As part of my MA Online Journalism I have been playing around with some data from the Glastonbury festival archives.
I wanted to show the statistical history of the festival, through a visual media.
I started a spreadsheet in Google Docs and used the ManyEyes site to create my charts.
Michael Eavis officially took over the regular running of the festival in 1981 and this is where I began my research. Using official data from the Glastonbury website, I built a spreadsheet of the standard weekend camping ticket prices and official capacity (later finding this all laid out in table form on an license application PDF!)
I started by comparing ticket prices, over the years, with capacity.
Interestingly this shows a DROP in capacity between 2005 and 2007 (there was no Glastonbury in 2006).

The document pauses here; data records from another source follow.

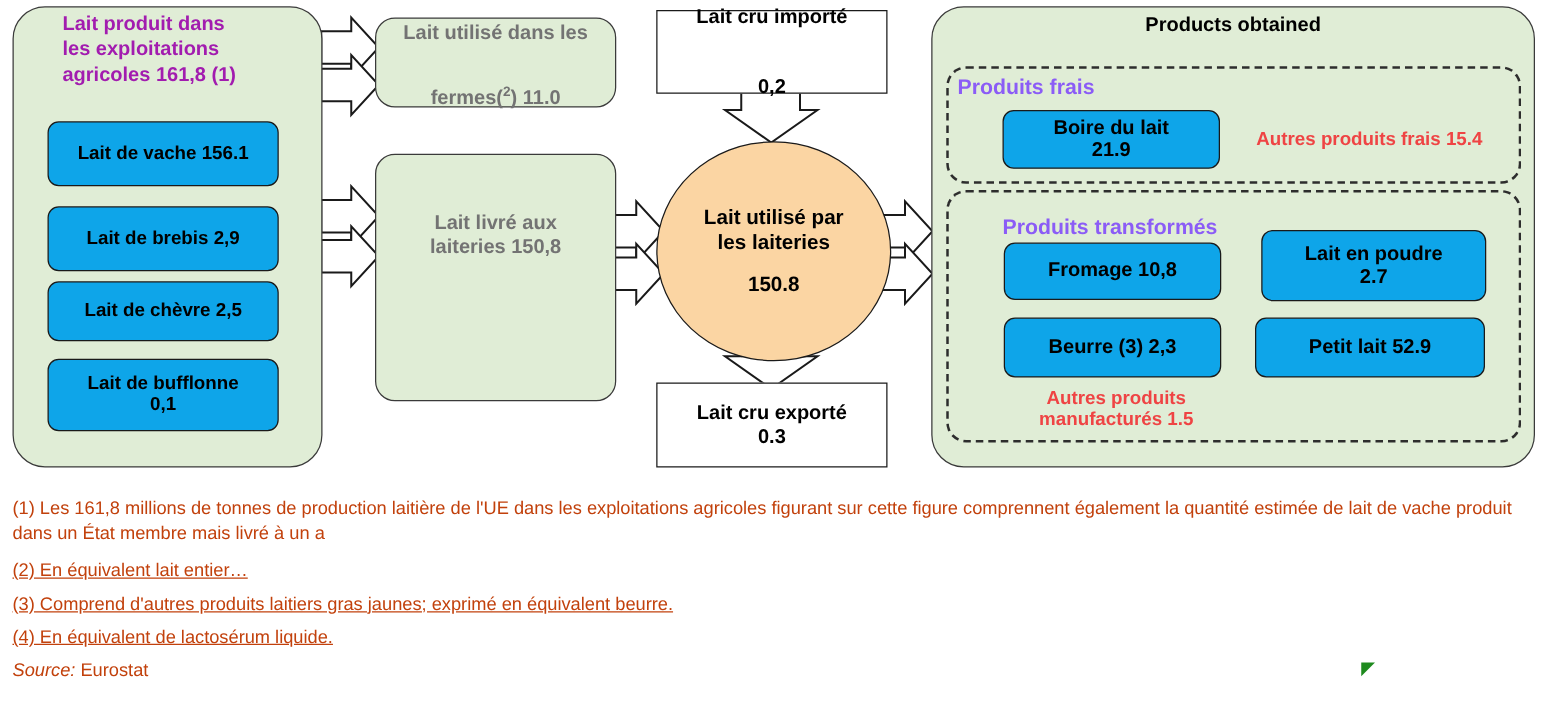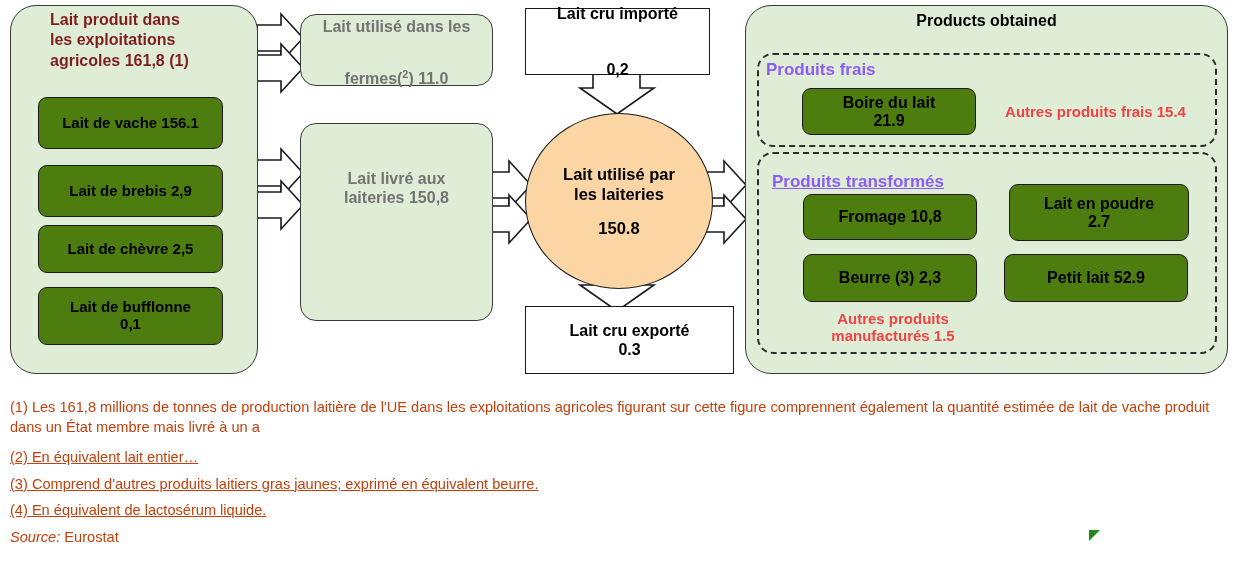--- a/index.html
+++ b/index.html
@@ -98,7 +98,7 @@
   .title-left {
     font-weight: bold;
     font-size: 16px;
-    color: #7f1d1d;
+    color: #a21caf;
     line-height: 1.28;
   }
   sup { font-size: 0.68em; vertical-align: super; }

However, this only shows the official capacity. Glastonbury festival has had a long running battle with gatecrashers (or fence-hoppers) and I felt it would be interesting to compare the actual capacity with the official one.
Unfortunately, actual capacity is hard to come by – I gathered some information from news reports and blogs, although I accept these figures are largely speculative and may be inaccurate.
(On a personal note I was also concerned that, despite recent successful measures to prevent gatecrashers, according to some reports thousands of people are still getting into the site without paying. I am aware that there is constant scrutiny of the management of the festival and I did feel uncomfortable publishing speculative figures that could be taken out of context by critics)
I inputted the data into a scatter diagram, as above, but this did not clearly show the distinction between the 2 sets of data. I converted it into a simple bar chart which , in this case, is a lot more effective.
Although I still have some data to gather, it is interesting to see the sizeable spike in 1995, 1999 and 2000, which led to the festival being called off the following year for a “rethink”.
Next, I decided to compare the three sets of data – price, official capacity and actual capacity to see if there is was a link between the numbers of people “fencehopping” and the price of the ticket. Instead of placing all 3 data sets on one chart, I decided to create a fourth column, showing the difference between official capacity, and actual capacity.
The problem with this chart is currently the lack of data. I have plotted the years where I do not have estimated capacity, which is making the ones where I do seem dramatically out of sync. I will retry this chart once I have more data.
This is a work in progress, so any feedback or advice – much appreciated!
- Try Tableau
- create a Glastonbury chart with “events boxes” that explain the data – ie NEW FENCE, bad weather, Jay-Z headline controversy etc.
- create a word tree
- experiment with live data